## DATA PROVIDED
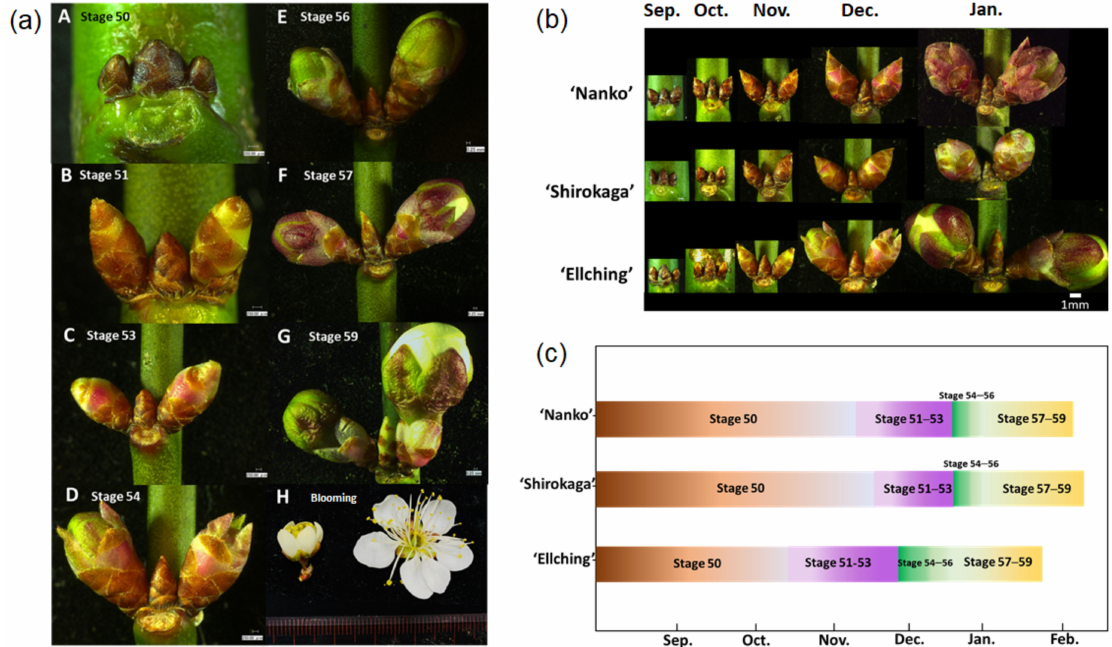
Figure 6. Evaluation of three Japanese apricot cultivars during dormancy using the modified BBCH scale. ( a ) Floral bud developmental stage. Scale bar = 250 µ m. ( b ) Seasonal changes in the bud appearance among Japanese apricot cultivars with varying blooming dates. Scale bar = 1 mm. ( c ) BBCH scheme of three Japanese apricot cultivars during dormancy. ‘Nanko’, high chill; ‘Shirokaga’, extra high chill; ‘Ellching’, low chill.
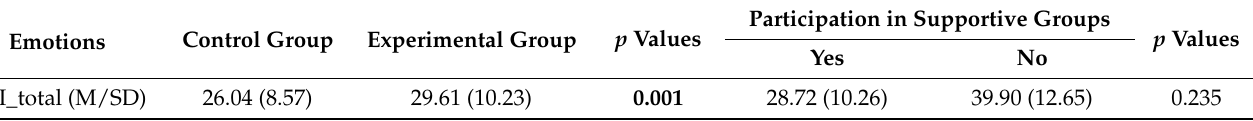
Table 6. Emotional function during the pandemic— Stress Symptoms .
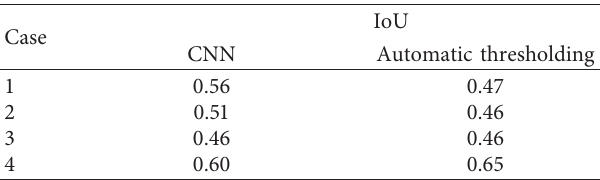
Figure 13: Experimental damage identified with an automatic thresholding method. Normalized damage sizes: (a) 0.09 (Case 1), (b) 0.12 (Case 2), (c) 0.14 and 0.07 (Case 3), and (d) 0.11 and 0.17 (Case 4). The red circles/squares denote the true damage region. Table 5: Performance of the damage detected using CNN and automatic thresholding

## EXERCISE PROMPT
In the copy you write, the data above must appear exactly, with no pictures.

## RESPONSE
Figure 6. Evaluation of three Japanese apricot cultivars during dormancy using the modified BBCH scale. ( a ) Floral bud developmental stage. Scale bar = 250 µ m. ( b ) Seasonal changes in the bud appearance among Japanese apricot cultivars with varying blooming dates. Scale bar = 1 mm. ( c ) BBCH scheme of three Japanese apricot cultivars during dormancy. ‘Nanko’, high chill; ‘Shirokaga’, extra high chill; ‘Ellching’, low chill.
Table 6. Emotional function during the pandemic— Stress Symptoms .
Figure 13: Experimental damage identified with an automatic thresholding method. Normalized damage sizes: (a) 0.09 (Case 1), (b) 0.12 (Case 2), (c) 0.14 and 0.07 (Case 3), and (d) 0.11 and 0.17 (Case 4). The red circles/squares denote the true damage region. Table 5: Performance of the damage detected using CNN and automatic thresholding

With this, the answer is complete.